Nesse aspecto, a proposta do trabalho foi organizar dados para identificar como tem sido a decisão de migração entre os mais vulneráveis diante de eventos climáticos extremos, e contribuir com informações consistentes para elaboração de políticas públicas que possam dar suporte a esse segmento, seja para migrar ou reforçar a adaptação -o que tecnicamente se mostrar mais adequado. Ou seja, outros estudos são importantes.

A advogada Erika Ramos, cofundadora da Resame (Rede Sul Americana para Migrações Ambientais), diz que, apesar de secas e chuvas extremas e eventos relacionados -como incêndios e enchentes- já serem uma constante, as vítimas desses eventos, especialmente os mais vulneráveis, permanecem invisíveis.

Na sua avaliação, é a produção de pesquisas que vai levar à criação de amparo aos excluídos climáticos.

A Resame é uma organização independente criada por pesquisadores que busca justamente reunir dados sobre o efeito de alterações ambientais para viabilizar a formulação de políticas públicas e ferramentas jurídicos em favor dessas pessoas.

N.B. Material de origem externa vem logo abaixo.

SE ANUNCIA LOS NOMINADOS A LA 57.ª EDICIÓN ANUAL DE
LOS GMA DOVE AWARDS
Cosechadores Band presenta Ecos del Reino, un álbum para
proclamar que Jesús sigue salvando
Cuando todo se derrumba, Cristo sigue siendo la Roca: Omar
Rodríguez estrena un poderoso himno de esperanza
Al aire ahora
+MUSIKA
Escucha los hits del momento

“Não existe, por exemplo, a figura do refugiado ambiental, ou auxílios formais a vítimas de alteração climática”, diz ela. “As enchentes até sensibilizam a mídia e as autoridades, porque as pessoas são expulsas de suas casas, mas as secas ainda são crises silenciosas.”

Realizar trabalhos mais detalhados no Brasil, porém, está cada vez mais difícil. O estudo do IMDS, por exemplo, não pode avançar em anos recentes, por causa de restrições criadas pela LGPD (Lei Geral de Proteção de Dados). Não foi possível, por exemplo, identificar as migrações em 2024, quando 20% do território brasileiro sofreu com seca severa ou extrema, segundo o Cemaden (Centro Nacional de Monitoramento e Alertas de Desastres Naturais).

“Está ocorrendo um exagero na aplicação da LGPD que faz a pesquisa no Brasil andar para trás”, afirma Tafner.

O IMDS prepara um paper para discussão internacional sobre a pesquisa. A próxima etapa dentro dessa temática é estudar o efeito do Bolsa Família nos casos de eventos climáticos em áreas urbanas, especialmente temporais que levam a deslizamentos e enchentes.